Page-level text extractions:

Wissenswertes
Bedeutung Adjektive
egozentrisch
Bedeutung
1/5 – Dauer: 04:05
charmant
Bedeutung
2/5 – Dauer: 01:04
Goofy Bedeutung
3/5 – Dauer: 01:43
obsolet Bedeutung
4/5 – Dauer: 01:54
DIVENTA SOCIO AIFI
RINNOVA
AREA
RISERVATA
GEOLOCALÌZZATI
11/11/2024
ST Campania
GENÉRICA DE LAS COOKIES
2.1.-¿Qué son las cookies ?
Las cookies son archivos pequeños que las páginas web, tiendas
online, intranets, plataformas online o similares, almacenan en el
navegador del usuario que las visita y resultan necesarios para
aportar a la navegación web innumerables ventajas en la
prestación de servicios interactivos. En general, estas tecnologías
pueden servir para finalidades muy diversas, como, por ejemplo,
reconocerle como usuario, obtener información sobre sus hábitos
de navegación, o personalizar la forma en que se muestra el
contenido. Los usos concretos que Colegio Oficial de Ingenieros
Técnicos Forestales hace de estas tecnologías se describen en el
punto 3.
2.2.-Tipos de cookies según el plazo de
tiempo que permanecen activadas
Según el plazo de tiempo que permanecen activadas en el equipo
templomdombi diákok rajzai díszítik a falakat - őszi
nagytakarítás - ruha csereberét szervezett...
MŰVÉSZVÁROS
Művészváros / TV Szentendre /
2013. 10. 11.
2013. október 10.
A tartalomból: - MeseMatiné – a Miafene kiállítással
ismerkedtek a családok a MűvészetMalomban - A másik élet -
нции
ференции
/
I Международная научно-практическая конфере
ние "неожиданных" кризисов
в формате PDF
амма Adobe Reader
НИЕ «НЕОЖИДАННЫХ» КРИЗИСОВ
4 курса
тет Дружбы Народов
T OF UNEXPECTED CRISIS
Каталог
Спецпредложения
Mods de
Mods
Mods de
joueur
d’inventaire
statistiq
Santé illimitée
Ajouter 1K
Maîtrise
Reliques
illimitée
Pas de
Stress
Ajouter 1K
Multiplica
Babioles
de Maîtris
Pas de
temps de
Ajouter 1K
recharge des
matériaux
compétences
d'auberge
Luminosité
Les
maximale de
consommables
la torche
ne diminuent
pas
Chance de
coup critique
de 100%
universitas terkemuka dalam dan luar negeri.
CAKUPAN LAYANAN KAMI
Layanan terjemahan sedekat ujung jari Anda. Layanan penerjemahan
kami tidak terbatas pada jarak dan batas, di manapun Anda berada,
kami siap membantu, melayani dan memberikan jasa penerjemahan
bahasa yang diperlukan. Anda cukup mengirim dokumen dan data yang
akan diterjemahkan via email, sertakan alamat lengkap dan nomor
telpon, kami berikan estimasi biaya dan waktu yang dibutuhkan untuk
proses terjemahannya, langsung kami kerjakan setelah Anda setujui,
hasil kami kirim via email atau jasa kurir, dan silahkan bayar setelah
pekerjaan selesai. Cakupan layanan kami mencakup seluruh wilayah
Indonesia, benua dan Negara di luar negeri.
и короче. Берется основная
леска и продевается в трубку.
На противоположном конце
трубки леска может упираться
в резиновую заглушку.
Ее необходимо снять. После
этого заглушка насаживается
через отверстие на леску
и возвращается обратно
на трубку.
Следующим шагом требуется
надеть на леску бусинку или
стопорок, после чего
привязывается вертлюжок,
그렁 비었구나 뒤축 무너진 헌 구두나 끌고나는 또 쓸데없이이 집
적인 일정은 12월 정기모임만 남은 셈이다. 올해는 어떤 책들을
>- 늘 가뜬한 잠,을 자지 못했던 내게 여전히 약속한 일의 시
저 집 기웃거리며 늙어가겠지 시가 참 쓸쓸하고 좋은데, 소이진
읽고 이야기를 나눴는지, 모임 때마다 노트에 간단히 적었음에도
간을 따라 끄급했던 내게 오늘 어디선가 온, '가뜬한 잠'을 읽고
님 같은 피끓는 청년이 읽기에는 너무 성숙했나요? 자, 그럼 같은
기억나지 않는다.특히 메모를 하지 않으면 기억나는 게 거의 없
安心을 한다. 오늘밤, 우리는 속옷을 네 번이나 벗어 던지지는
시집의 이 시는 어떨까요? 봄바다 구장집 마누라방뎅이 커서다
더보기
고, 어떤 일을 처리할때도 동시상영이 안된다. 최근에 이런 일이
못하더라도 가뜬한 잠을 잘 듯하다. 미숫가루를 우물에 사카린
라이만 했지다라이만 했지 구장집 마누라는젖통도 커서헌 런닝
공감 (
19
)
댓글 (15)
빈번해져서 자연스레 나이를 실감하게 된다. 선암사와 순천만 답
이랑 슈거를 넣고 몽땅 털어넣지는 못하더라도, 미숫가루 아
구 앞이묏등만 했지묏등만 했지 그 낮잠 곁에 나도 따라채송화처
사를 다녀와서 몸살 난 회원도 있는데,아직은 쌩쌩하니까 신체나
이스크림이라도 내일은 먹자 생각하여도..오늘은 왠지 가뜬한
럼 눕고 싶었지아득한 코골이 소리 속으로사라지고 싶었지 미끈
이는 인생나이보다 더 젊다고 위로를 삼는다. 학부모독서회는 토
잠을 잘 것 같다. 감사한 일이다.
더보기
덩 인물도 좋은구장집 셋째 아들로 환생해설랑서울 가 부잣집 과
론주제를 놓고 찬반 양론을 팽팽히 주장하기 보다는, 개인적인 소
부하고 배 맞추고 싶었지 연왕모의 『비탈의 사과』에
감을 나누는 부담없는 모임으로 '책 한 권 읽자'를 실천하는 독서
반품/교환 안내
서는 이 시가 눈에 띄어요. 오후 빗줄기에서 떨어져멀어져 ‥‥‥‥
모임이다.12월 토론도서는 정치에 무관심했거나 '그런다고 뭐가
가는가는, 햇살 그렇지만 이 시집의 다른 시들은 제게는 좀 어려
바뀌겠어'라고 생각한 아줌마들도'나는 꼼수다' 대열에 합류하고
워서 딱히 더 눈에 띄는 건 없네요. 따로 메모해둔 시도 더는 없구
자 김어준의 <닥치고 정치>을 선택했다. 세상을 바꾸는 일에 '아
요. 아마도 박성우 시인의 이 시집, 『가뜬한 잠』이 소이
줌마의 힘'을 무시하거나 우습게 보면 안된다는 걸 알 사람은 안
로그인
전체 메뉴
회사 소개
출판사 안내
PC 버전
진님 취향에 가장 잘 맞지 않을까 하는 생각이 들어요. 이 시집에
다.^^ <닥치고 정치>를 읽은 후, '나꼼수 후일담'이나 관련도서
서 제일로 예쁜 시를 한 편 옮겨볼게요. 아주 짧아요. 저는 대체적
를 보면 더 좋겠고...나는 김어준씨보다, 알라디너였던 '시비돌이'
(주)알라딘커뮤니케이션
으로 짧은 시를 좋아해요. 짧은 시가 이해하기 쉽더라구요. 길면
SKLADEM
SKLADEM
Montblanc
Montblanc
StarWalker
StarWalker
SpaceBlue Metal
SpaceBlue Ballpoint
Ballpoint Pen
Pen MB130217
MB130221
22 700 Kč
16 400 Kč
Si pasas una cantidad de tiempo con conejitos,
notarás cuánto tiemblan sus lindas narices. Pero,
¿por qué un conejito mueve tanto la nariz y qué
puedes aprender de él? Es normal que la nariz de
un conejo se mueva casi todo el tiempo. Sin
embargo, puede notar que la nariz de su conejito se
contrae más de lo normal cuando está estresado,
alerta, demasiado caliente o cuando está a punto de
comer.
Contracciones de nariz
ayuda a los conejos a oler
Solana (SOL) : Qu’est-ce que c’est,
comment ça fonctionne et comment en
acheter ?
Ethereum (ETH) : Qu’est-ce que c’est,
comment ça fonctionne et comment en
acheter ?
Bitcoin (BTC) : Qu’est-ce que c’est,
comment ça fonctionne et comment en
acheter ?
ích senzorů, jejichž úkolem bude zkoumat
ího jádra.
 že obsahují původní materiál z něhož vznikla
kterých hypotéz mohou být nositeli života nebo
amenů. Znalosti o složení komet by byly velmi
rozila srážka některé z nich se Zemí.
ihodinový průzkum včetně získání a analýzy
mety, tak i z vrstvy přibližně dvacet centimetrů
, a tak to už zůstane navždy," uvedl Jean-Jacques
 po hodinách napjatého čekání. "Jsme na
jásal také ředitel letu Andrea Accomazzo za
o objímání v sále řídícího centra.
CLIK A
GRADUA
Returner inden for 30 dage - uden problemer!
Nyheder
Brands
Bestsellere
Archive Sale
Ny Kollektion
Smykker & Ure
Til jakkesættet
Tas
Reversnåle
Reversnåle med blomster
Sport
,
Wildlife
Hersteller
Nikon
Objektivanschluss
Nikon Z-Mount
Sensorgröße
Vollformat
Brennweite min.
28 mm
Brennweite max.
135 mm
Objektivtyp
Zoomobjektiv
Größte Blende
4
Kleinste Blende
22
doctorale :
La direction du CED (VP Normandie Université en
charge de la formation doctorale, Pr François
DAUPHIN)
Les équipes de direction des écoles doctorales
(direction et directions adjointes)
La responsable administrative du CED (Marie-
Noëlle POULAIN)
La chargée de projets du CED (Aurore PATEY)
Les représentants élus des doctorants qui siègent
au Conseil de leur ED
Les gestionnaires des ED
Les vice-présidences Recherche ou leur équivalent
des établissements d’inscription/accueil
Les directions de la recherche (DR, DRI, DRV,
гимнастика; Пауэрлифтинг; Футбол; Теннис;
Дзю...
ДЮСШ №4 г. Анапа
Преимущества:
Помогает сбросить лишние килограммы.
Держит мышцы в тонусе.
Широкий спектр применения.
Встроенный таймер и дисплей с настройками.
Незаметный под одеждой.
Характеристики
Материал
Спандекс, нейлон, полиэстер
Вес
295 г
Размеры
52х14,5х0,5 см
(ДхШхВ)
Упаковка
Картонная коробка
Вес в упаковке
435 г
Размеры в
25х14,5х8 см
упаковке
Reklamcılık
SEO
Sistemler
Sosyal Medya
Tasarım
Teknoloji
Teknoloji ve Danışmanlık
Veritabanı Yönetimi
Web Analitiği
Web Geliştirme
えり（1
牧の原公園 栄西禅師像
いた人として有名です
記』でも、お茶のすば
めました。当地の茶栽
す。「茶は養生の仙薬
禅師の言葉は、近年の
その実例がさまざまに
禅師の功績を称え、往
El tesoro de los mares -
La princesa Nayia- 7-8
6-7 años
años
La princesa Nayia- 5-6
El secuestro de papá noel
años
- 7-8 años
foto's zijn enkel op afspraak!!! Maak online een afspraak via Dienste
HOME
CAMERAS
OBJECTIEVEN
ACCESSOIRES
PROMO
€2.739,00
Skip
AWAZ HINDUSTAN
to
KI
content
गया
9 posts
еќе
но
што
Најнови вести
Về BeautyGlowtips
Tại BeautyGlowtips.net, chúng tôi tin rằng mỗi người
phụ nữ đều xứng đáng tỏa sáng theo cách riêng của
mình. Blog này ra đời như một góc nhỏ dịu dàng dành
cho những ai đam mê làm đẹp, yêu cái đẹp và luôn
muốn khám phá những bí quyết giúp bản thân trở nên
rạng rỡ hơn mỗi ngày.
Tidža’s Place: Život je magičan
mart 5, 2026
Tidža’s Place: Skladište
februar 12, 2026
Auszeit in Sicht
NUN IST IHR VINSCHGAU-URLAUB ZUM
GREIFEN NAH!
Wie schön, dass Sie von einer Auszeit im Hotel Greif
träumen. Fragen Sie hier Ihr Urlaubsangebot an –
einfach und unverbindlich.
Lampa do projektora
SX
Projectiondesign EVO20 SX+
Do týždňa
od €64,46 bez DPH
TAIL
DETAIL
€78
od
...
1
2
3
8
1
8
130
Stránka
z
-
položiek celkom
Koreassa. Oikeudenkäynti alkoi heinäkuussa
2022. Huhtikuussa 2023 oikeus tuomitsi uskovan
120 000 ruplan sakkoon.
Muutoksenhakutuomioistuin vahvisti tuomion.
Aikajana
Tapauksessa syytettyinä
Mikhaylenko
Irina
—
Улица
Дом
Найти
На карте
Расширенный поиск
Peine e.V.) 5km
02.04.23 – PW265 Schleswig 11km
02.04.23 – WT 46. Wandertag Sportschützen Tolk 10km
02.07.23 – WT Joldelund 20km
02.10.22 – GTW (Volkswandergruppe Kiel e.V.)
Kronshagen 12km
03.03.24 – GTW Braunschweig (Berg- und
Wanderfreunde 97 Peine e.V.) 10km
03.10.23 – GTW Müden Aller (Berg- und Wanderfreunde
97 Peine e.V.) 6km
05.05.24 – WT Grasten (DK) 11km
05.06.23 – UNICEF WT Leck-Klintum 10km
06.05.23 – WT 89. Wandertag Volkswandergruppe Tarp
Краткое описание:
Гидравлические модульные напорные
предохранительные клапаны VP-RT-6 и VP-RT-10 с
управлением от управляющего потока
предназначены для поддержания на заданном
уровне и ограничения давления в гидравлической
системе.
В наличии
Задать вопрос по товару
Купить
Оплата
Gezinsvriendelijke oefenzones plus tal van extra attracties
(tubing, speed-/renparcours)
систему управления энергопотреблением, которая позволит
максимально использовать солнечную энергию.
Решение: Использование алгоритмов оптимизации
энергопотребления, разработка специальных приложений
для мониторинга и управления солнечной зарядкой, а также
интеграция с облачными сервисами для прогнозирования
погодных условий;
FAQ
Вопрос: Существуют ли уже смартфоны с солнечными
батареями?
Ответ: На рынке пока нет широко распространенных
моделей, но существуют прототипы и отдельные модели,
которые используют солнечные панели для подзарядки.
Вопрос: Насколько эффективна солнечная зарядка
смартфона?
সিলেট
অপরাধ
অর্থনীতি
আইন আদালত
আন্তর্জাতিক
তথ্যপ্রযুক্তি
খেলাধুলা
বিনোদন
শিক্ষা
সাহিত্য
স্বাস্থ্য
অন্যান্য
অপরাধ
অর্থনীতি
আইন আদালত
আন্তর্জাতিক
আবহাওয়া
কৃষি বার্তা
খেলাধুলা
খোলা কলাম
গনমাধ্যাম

* Task item
Retype the portion of the data above that starts on the line with "navegador del usuario" and finishes on the line with "Técnicos Forestales hace", including both of those lines.

* Answer to the problem
navegador del usuario que las visita y resultan necesarios para
aportar a la navegación web innumerables ventajas en la
prestación de servicios interactivos. En general, estas tecnologías
pueden servir para finalidades muy diversas, como, por ejemplo,
reconocerle como usuario, obtener información sobre sus hábitos
de navegación, o personalizar la forma en que se muestra el
contenido. Los usos concretos que Colegio Oficial de Ingenieros
Técnicos Forestales hace de estas tecnologías se describen en el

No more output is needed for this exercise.